Dört ana duraktan kalkan metrobüsler, varış noktasına kadar hiç durmadan devam edip, seferini tamamlayacak." Metrobüs kullanıcısı iseniz, hele de bu dört ana duraktan birinden binip diğerinde iniyorsanız, yoğunluktan ve zaman kaybından şikâyetçiyseniz içinize bir sıcaklık yayılmaya başlamıştır eminim.
Üçüncü aşama: Bütünüyle sahte bilgilerden oluşan bir haberin başarılı olma şansı çok azdır. Bu yüzden konuyla doğrudan ilgili olmayan bazı gerçek bilgi ve belgeler paylaşın.
Sözgelimi İETT'nin geçtiğimiz günlerde yaptığı duyuru işimize yarayabilir. Hemen yazalım:
"İETT'den yapılan duyuruda şöyle denildi: 09.03.2017 Perşembe günü Beylükdüzü son durak, Avcılar, Zincirlikuyu ve Söğütlüçeşme istasyonlarımızda yolcularımızın hızlı ve daha konforlu seyahat etmeleri için yukarıda ismi geçen istasyonlarımızda araçlarımız ring olarak çalışacaktır." Farkındaysanız duyuru metrobüslerin bu duraklarda bekleme yapmayacağı, yolcusunu alıp devam edeceği hakkında. Ama bu hengâmede ekspresmiş, ringmiş kimin umurunda.
Dördüncü aşama: İnandırıcılığınızı artırmak için herkesçe tanınan, bilinen ve genellikle güvenilen kaynaklara atıf yapın.
İstanbul ve ulaşım söz konusu olduğunda bu kaynaklardan biri de Beyaz Masa... Onu da işin içine katarsak haberimiz daha bir gerçek gibi görünür.

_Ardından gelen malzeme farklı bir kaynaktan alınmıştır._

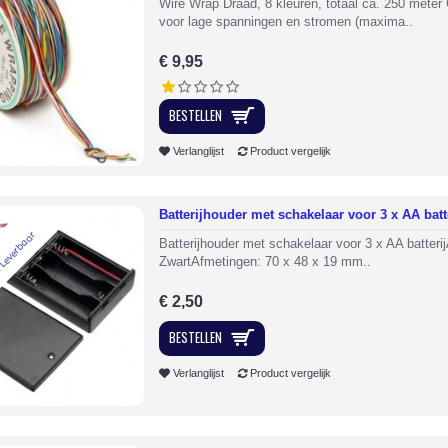
Wire Wrap Draad, 8 kleuren, totaal ca. 250 meter
voor lage spanningen en stromen (maxima..
€ 9,95
BESTELLEN
Verlanglijst
Product vergelijk
Batterijhouder met schakelaar voor 3 x AA batt
 Leverbaar
Batterijhouder met schakelaar voor 3 x AA batteri
ZwartAfmetingen: 70 x 48 x 19 mm..
€ 2,50
BESTELLEN
Verlanglijst
Product vergelijk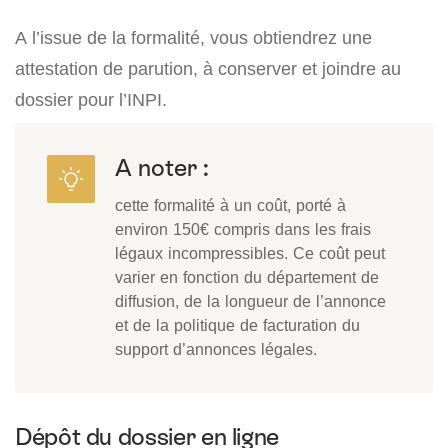
A l’issue de la formalité, vous obtiendrez une
attestation de parution, à conserver et joindre au
dossier pour l’INPI.
A noter :
cette formalité à un coût, porté à
environ 150€ compris dans les frais
légaux incompressibles. Ce coût peut
varier en fonction du département de
diffusion, de la longueur de l’annonce
et de la politique de facturation du
support d’annonces légales.
Dépôt du dossier en ligne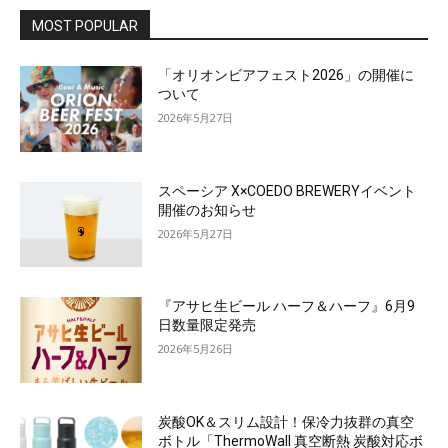
MOST POPULAR
「オリオンビアフェスト2026」の開催に
ついて
2026年5月27日
スペーシア X×COEDO BREWERYイベント
開催のお知らせ
2026年5月27日
『アサヒ生ビール ハーフ＆ハーフ』6月9
日数量限定発売
2026年5月26日
炭酸OK＆スリム設計！保冷力抜群の真空
ボトル「ThermoWall 真空断熱 炭酸対応ボ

Buyrun: "Konuyla ilgili olarak bilgi veren İstanbul Büyükşehir Belediyesi Beyaz Masa, 'ring' uygulamasının deneme sürecinde olduğunu, 34Z hattında denendiğini, yapılacak anketler sonucunda onaylanması durumunda, dört ana duraktan kalkan metrobüslerin, varış noktasına kadar tüm durakları pas geçerek seferini tamamlayacağını söyledi." Dikkat ettiyseniz burada bir uyanıklık daha yaptık ve anket filan diyerek okurları da olayın bir bileşeni haline getirdik, haberimizi pekiştirdik.
Beşinci aşama: İnsanların haberinizi okumasını sağlayacak iddialı ve abartılı bir başlık, daha doğrusu çengel atın. Başlığı okuyanlar, haberin öneminin farkına varıp içeriği de okumak zorunda kalsınlar.

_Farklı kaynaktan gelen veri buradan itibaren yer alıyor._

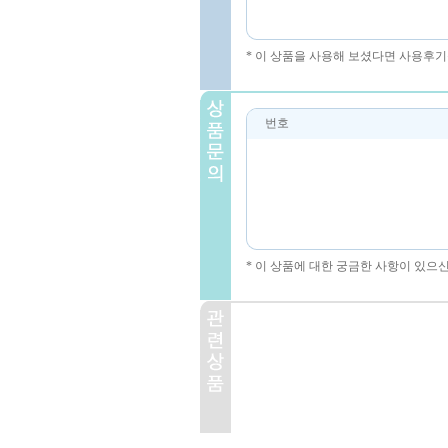
* 이 상품을 사용해 보셨다면 사용후기
번호
* 이 상품에 대한 궁금한 사항이 있으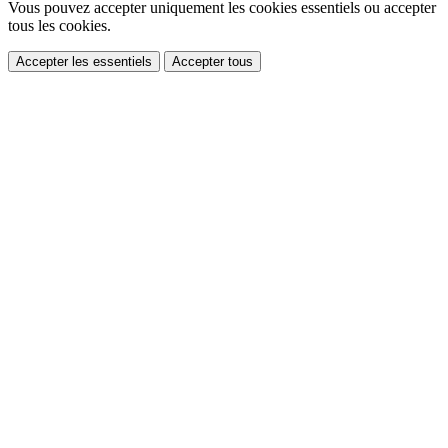
Vous pouvez accepter uniquement les cookies essentiels ou accepter
tous les cookies.
Accepter les essentiels
Accepter tous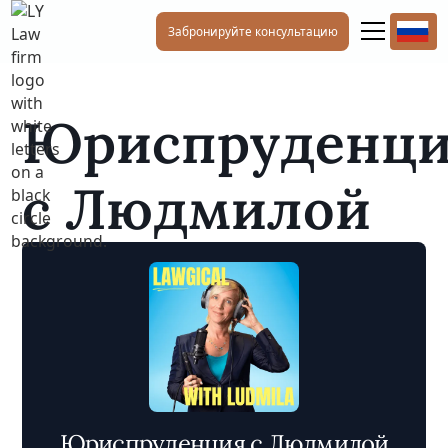
Забронируйте консультацию
Юриспруденц
с Людмилой
Юриспруденция с Людмилой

Metrobüs mevzubahis olduğunda şöyle bir başlık hiç fena durmaz: "Metrobüslerde YeniDönem Başlıyor."
Sıra geldi yaymaya
Başlık işi de bittiğine göre sıra geldi bu sahte haberi piyasaya sürmeye.
Gazetecilere e-posta gönderebiliriz.
Ya da paravan bir sitemiz varsa önce oraya basıp sonra sağa sola link atabiliriz.

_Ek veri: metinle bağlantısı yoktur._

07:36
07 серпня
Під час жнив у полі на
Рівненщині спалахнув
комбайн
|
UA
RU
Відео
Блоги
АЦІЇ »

Bir iki yerde çıkması yeterli.
Diğerleri zaten anında kopyalıyorlar.
Ne dersiniz, şansımız var mı? Bu haber tutar mı? Bence kesin tutar.
"Yok canım, o kadar da olmaz, biri İETT'yi ya da Beyaz Masa'yı arayıp sorar. Yanlışlıkla girseler bile kısa sürede hatalarını fark edip düzeltir ya da kaldırırlar" filan diyorsanız kafanızdaki bu zararlı düşünceleri kovun, bilgisayarınızın karşısına oturun, yukarıda verdiğim başlığı arama motorunuza yazın ve 'ara' ya da 'kendimi şanslı hissediyorum' tuşuna basın.
Ne mi görüyorsunuz? Yukarıda sözünü ettiğim sahte haberin aslında daha önce yazıldığını, birkaç gün içinde bütün ana ve yan akım mecralarda çıktığını, İETT'nin 'olay yanlış anlaşıldı, ring bu demek değil' minvalindeki açıklamasına rağmen kaldırılmadığını ya da değiştirilmediğini, yüzbinlerce kez okunduğunu...
İmzasız yazılar, hemen hepsinde aynı başlık ve cümleler...
Hakkını yemeyeyim, Sabah internet ekibi haberi girerken kendinden bir şeyler katmış. En azından spotu kendisi yazmış.
Haber kaynağının güvenilirliğinden emin olmaktan, teyit ve tasdik mekanizmalarını çalıştırmaktan uzun uzun söz etmek istemiyorum. Biri bizi fena trolledi ve bana kalırsa halen de trollemeye devam ediyor. Bunun adı umut tacirliği.
Oysa gerçek bir telefon, bir e-posta kadar uzağımızdaydı.